Now you are simply in the business of showing that a particular quadratic has a positive real root. Either of the methods suggested - solving the quadratic, or using the intermediate value theorem as you have done will be sufficient. I note that you don't need to use the full algebraic solution of the quartic for that method - just to identify a positive root of the quadratic.

My instinct was to solve the quadratic. For more complex cases of this kind note (a) using this composition trick definitely might save you arithmetic even if you are using IVT (if $x=0, \pm 1$ it is easy, but for other values of the variable you have lower powers to compute) and (b) that you wouldn't be going for the algebraic solution of a higher degree polynomial unless you could spot an easy root and factorise it. The Intermediate Value Theorem works all the time, but you have to find the right values to try.
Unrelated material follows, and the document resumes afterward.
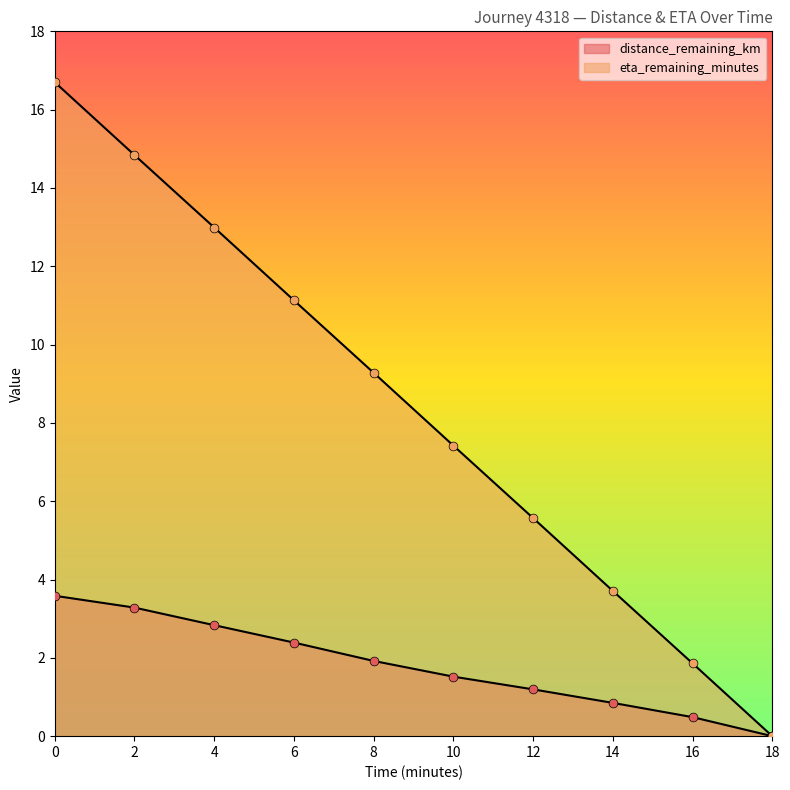

Which series has the largest total across all categories?

eta_remaining_minutes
[Rather too long for a comment.]

Answer 3

Your proof is valid, but there are commonly accepted facts that you don't seem to be aware of. First, all polynomials are continuous (given basic assumptions such as we're dealing with real numbers, etc.), so your instructor would probably have accepted you just saying "This is continuous because it's a polynomial". Second, the terms "odd" and "even" are commonly used to describe functions with the property $f(-x)=-f(x)$ and $f(-x)=f(x)$, respectively, and it's known that polynomials composed entirely of even powers are even in this sense (and odd powers give an odd function). So your instructor probably would have accepted "We have $x_0$ such that $f(x_0)=0$, $f$ is even, thus $f(-x_0)=0$".

You do have a slight omission, however, in that you did not take note of the possibility that $x_0$ and $-x_0$ are the same number. This can be dismissed based on the argument that $x_0>0$, but it would have been good to explicitly make that argument.

As for your second question, it doesn't make any sense. That, given any $x_0$, there exist $x,\epsilon$ such that $x$ is within $\epsilon$ of $x_0$ is trivially true. My guess is that the problem asked to prove $\exists \delta: \forall x: (x \in (x_0-\delta,x_0+\delta))\rightarrow (f(x)>0)$. This can be proven by taking the epsilon-delta definition of continuity, taking $\epsilon$ to be $f(x_0)$. There is some $\delta$ such that for all $x$ within $\delta$ of $x_0$, $f(x)$ is within $\epsilon$ of $f(x_0)$. Then since $\epsilon=f(x_0)$, we have that $f(x)$ is within $f(x_0)$ of $f(x_0)$, and it easily follows that $f(x)>0$.